WOW, you HAVE to letter your truck if its commercial? Huh... Here you can Letter your vehicle anyway you want, no matter what. You may get harassed by the cops if you put F U PIG on it, but there are not laws against it or for it, personal or business/commercial..

Here, you do not have to have commercial insurance, unless you are towing/hauling a car or transporting goods that belong to someone else or you will be selling to someone else. But this mainly applies to larger trucks, pickups are excluded. I just went through all this with my insurance company when I got my plow insurance..
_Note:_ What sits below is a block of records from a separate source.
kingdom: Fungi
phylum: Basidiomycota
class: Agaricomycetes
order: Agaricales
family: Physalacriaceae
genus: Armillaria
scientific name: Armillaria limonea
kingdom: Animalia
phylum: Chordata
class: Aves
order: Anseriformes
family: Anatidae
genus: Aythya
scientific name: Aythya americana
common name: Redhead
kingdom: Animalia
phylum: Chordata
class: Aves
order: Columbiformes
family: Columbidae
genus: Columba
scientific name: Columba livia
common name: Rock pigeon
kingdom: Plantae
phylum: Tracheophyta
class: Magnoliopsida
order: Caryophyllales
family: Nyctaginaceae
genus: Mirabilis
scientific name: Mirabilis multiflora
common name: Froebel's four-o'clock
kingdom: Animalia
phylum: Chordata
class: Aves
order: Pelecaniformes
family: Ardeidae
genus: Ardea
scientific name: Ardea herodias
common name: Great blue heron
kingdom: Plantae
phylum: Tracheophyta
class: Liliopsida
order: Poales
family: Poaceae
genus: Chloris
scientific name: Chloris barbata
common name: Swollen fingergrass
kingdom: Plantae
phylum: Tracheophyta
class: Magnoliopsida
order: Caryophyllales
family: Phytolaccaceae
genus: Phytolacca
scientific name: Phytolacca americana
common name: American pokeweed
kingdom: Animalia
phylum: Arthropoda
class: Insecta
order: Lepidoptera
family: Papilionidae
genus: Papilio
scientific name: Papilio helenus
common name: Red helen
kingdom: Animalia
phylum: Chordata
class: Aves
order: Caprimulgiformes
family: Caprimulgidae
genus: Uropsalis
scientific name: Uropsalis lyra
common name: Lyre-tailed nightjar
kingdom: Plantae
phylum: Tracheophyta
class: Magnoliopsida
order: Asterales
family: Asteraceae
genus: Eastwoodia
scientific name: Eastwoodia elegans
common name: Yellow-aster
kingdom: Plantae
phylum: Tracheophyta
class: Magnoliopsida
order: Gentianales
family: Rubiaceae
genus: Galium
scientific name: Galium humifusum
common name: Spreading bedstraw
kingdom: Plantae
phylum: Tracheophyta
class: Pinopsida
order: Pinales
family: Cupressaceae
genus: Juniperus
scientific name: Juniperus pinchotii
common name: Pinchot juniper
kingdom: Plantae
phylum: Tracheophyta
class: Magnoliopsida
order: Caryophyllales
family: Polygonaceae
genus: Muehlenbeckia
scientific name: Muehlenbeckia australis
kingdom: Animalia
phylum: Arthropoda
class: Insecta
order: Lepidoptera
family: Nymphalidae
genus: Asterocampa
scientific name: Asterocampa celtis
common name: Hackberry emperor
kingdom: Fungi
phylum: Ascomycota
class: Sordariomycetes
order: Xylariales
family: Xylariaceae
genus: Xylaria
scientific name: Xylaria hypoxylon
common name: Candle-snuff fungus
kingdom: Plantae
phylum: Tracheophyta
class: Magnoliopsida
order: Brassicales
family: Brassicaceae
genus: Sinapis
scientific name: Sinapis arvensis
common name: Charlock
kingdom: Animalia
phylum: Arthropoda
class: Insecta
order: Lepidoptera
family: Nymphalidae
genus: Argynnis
You would think that the cops or at least the vehicle enforcement would fine the people that are not playing by the rules, but then again I guess the cops have better things to do with there time.. But I can see how that is an advantage to know who is legal and who is not by having the truck lettered. But then again, you can letter the truck and still be illegal...

See that is funny that you are considered low at 25, and I am high at the same amount, but its 2 different worlds to compare them together....


----------



## s. donato (Dec 9, 2010)

Dr Who;1235632 said:


> WOW, you HAVE to letter your truck if its commercial? Huh... Here you can Letter your vehicle anyway you want, no matter what. You may get harassed by the cops *if you put F U PIG on it,* but there are not laws against it or for it, personal or business/commercial..


:laughing::laughing:

i hear what your saying and i have gotten ticketed 2 times for having commercial plates with out letters each time when i just bought the vehicle and waited a tad long to get it lettered 

its not a huge deal if your caught by a local cop but if you get caught on a hwy but a statey just bend over... one of my family members did and got up to 1200 in fines for all various things b/c once they get you they "get you" ussmileyflag

every area is so different its hard to keep them straight so i just worry about myself and being legal and then know i can sleep at night.


----------



## Dr Who (Dec 16, 2010)

s. donato;1235650 said:


> :every area is so different its hard to keep them straight so i just worry about myself and being legal and then know i can sleep at night.


You said it right there...

As long as I can sleep at night, I do not care what anyone else does, unless it wakes me up and then I am not happy :realmad: And like Dr Bruce Banner You would not like me when I am angry:angry:
LOL


----------